RECORDS FOR THE TASK Start Marker
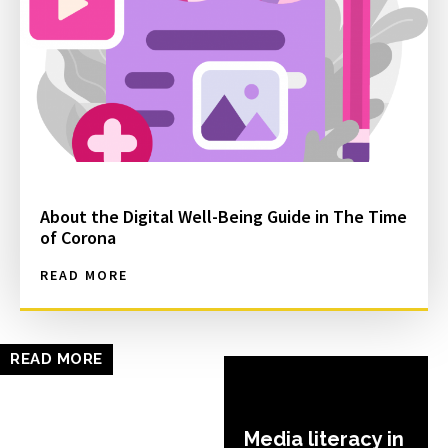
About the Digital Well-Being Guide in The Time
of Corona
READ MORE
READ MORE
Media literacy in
RECORDS FOR THE TASK End Marker
RECORDS FOR THE TASK Start Marker
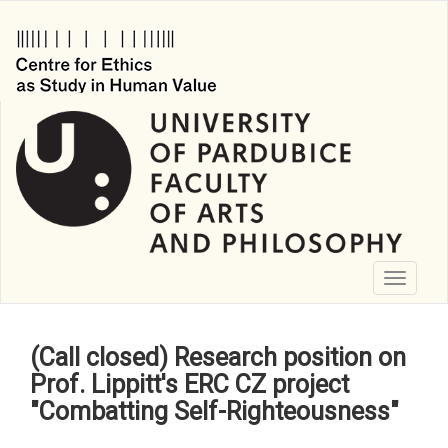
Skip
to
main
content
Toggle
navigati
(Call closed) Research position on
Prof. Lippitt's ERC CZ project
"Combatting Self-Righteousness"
RECORDS FOR THE TASK End Marker
RECORDS FOR THE TASK Start Marker
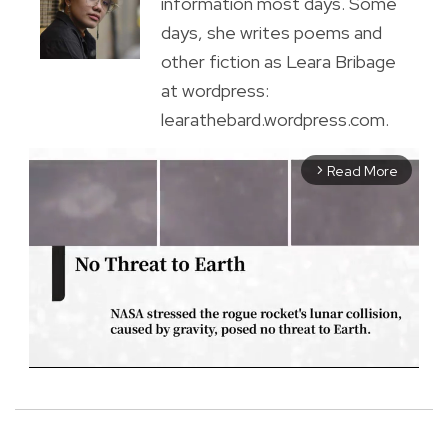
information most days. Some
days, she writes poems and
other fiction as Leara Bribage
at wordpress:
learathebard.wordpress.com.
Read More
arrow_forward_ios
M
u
RECORDS FOR THE TASK End Marker
_EXERCISE OBJECTIVE_: Edit the listing from the line with "About the Digital" up to and including the line with "Media literacy in", changing "READ MORE" to "SEE MORE" and leaving everything else as is.

_THE ANSWER_:
About the Digital Well-Being Guide in The Time
of Corona
SEE MORE
SEE MORE
Media literacy in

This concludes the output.